- [WORK ITEM]: Your answer must consist of one number: how many lines in the records contain "Liberation".

[Code change snippets]

^^^^

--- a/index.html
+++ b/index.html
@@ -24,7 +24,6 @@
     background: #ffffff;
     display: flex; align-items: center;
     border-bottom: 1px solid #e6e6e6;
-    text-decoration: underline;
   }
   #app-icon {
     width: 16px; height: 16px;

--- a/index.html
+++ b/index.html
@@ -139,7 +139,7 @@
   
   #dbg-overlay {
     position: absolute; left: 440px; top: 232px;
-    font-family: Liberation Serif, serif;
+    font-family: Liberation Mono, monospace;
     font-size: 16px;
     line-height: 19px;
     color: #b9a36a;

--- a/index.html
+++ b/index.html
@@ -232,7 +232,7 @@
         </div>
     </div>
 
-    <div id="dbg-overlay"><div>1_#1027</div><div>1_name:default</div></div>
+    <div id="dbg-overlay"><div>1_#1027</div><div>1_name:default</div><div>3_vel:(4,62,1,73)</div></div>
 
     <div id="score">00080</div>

^^^^

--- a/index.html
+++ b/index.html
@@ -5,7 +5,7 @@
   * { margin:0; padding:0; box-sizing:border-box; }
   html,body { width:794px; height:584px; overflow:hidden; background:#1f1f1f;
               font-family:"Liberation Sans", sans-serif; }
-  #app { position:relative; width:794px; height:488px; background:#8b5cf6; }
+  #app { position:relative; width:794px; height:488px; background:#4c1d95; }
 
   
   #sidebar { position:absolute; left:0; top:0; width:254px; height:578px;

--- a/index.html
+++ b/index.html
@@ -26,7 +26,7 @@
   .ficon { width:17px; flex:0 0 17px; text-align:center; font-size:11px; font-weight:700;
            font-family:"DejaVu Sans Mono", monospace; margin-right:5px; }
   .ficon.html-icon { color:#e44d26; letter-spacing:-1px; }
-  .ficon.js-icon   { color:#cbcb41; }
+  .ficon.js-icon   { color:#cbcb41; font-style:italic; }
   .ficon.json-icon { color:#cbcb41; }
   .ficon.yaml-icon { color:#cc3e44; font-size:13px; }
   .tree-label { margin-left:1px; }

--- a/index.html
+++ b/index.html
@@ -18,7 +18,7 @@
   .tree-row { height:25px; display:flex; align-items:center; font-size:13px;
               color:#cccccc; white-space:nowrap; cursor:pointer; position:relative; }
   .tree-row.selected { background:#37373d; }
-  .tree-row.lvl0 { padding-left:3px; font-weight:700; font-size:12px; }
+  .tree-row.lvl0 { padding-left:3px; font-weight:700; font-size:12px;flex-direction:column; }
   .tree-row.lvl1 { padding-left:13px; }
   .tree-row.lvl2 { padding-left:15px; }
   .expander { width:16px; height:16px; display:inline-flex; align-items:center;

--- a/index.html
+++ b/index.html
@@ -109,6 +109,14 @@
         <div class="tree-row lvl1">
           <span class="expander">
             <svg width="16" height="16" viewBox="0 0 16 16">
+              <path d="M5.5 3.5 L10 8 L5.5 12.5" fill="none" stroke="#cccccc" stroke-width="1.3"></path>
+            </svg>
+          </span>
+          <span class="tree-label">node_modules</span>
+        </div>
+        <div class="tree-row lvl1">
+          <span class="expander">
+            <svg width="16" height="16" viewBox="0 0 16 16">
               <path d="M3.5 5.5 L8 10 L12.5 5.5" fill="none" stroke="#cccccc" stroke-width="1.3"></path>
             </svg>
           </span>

^^^^

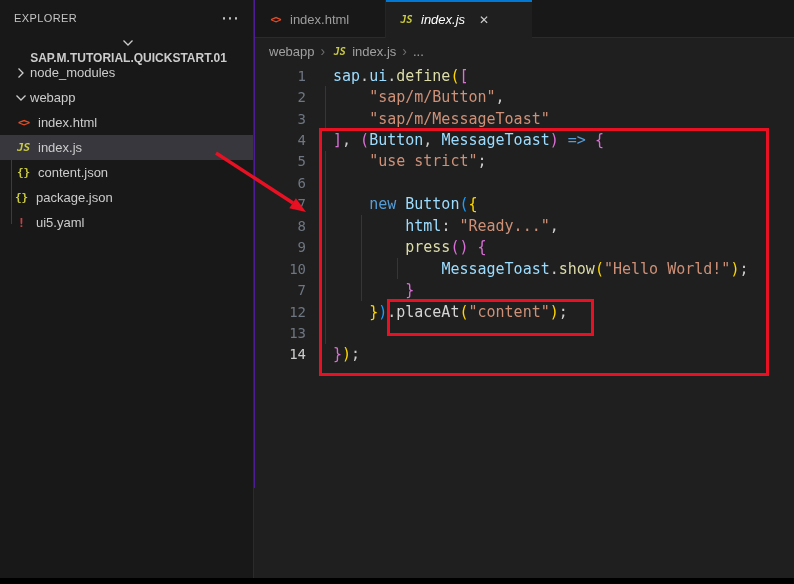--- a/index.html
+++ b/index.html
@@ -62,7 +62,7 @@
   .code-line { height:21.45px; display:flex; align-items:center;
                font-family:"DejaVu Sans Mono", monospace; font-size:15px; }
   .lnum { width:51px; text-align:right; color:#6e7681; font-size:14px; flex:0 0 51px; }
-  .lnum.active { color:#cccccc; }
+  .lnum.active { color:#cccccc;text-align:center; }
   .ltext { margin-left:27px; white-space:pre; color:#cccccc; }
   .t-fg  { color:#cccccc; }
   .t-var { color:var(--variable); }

^^^^

- [TASK RESPONSE]: 3